The effect of chronic administration of BSO and GBR 12909, alone or in combination, during postnatal days p5–p16 on positive symptoms assessed in the OFT in adolescent and adult Sprague–Dawley rats as: (A) the time of walking (B) the number of sector crossings (C) the number of peeping and rearing episodes. Data are presented as the mean ± SEM, n = 10 for each group. Statistical analysis was performed using a two-way ANOVA; symbols indicate significance of differences according to the Newman–Keuls post hoc test, *** p < 0.001, ** p < 0.01, * p < 0.05 vs. control; ^### p < 0.001, ^## p < 0.01, ^# p < 0.05 vs. BSO and ^∆∆∆ p < 0.001, ^∆ p < 0.05 vs. GBR 12909-treated groups.

Figure 4

The effect of chronic administration of BSO and GBR 12909, alone or in combination, during postnatal days p5–p16, on the spontaneous and AMF-induced locomotor activity and stereotypy, measured in 90-day-old Sprague–Dawley rats using actometers. (A) Horizontal locomotor activity is presented as the total distance traveled expressed in cm, (B) vertical locomotor activity is shown as the total time spent climbing expressed in seconds (s), and (C) stereotypy as the total time devoted to stereotypical behavior expressed in seconds. These parameters were recorded during a 30–minute measurement session. Data are presented as the mean ± SEM, n = 10 for each group. Statistical analysis was performed using a two-way ANOVA; symbols indicate significance of differences according to the Newman–Keuls post hoc test, *** p < 0.001, ** p < 0.01, * p < 0.05 vs. control; ^### p < 0.001, ^# p < 0.05 vs.
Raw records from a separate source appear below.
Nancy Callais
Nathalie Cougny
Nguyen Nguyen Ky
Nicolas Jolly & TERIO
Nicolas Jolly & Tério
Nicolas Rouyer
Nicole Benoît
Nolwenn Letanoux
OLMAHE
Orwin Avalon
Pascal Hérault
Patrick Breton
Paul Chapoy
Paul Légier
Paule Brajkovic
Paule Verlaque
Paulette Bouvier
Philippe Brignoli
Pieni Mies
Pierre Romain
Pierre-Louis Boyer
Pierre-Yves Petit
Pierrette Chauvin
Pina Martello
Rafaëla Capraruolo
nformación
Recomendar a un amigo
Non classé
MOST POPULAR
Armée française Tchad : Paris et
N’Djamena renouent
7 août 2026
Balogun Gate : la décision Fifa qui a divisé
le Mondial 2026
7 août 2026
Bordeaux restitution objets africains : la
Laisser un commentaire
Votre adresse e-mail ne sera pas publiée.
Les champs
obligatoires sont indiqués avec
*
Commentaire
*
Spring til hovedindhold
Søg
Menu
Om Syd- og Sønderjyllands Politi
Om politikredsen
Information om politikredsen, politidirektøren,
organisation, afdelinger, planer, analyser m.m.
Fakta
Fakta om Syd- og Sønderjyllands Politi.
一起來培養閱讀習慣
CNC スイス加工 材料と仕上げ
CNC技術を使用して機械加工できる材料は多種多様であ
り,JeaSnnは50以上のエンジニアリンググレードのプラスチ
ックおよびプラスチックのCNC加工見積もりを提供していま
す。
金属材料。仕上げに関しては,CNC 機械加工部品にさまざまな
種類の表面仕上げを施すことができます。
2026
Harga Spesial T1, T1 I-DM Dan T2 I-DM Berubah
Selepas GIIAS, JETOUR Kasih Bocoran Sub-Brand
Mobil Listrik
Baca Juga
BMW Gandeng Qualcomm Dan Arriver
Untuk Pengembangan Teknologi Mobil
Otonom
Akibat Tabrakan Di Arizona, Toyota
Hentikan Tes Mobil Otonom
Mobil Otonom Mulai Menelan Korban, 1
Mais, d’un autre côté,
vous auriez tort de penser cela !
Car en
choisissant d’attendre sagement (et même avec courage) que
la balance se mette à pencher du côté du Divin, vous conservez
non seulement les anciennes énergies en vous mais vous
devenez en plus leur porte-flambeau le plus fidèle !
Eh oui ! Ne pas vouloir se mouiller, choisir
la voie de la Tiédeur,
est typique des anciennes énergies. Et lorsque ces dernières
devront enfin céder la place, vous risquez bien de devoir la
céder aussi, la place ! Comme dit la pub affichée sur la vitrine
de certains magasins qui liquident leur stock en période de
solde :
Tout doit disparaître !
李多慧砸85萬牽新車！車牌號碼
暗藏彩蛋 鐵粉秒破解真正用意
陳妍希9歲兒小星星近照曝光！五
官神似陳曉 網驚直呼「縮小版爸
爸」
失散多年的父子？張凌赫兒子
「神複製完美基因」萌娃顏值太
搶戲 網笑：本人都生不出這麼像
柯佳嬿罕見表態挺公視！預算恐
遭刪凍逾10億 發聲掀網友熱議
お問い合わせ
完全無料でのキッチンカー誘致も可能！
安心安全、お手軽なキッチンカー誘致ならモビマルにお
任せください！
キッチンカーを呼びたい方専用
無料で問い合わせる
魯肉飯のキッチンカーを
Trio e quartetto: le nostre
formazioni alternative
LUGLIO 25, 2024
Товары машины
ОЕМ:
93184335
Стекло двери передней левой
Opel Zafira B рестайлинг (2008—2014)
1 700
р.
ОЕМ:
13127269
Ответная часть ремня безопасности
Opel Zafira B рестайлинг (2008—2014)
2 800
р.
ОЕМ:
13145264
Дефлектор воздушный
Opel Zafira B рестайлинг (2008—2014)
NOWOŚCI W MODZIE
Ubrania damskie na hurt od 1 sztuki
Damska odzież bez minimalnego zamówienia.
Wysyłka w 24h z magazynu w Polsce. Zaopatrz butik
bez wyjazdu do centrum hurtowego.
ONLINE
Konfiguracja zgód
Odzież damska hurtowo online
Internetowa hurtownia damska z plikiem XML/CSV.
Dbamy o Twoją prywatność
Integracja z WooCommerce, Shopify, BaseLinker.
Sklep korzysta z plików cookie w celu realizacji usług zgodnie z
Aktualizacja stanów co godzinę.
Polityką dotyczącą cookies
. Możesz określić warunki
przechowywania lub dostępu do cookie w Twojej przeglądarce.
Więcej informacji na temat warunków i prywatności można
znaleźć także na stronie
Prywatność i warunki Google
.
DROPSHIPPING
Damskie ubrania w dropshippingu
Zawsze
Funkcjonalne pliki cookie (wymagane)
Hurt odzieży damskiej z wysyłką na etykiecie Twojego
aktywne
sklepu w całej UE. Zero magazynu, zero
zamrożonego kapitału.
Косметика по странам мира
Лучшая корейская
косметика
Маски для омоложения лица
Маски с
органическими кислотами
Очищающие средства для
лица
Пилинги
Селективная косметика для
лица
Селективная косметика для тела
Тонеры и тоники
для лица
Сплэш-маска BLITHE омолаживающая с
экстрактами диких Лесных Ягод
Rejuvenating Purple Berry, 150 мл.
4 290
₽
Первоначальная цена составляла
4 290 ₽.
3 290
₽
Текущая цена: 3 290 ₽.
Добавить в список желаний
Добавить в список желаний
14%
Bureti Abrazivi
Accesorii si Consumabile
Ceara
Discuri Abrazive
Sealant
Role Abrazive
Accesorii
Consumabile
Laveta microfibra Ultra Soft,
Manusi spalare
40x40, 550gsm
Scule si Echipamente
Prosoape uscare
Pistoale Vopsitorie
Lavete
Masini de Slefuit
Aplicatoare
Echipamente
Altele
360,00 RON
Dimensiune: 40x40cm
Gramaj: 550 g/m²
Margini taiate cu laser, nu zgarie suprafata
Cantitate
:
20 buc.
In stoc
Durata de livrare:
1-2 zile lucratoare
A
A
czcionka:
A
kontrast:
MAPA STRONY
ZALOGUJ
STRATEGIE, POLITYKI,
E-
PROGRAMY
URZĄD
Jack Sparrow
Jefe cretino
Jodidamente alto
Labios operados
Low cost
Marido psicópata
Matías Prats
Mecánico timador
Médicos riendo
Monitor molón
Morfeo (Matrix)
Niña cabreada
BSO-; and ^∆∆∆ p < 0.001, ^∆ p < 0.05 vs. GBR 12909-treated groups. Comparisons between the corresponding groups treated with saline or AMF were performed using the Student’s t-test for independent samples, ^aaa p < 0.001 vs. saline-treated control, ^bbb p < 0.001 vs. saline-treated BSO group; ^ccc p < 0.001 vs. saline-treated GBR 12909 group; ^ddd p < 0.001 vs. saline-treated BSO + GBR 12909 group.

Figure 5

The effect of chronic administration of BSO and GBR 12909, alone or in combination, during postnatal days p5–p16, on BDNF mRNA and protein levels in the PFC (A,C) and HIP (B,D) of adult rats. Data are presented as the mean ± SEM, n = 7–8 for each group. Statistical analysis was performed using a two-way ANOVA; symbols indicate significance of differences according to the Newman–Keuls post hoc test, *** p < 0.001, ** p < 0.01, * p < 0.05 vs. control; ^### p < 0.001, ^## p < 0.01, vs. BSO-; and ^∆∆∆ p < 0.001, ^∆∆ p < 0.01 vs. GBR 12909-treated groups.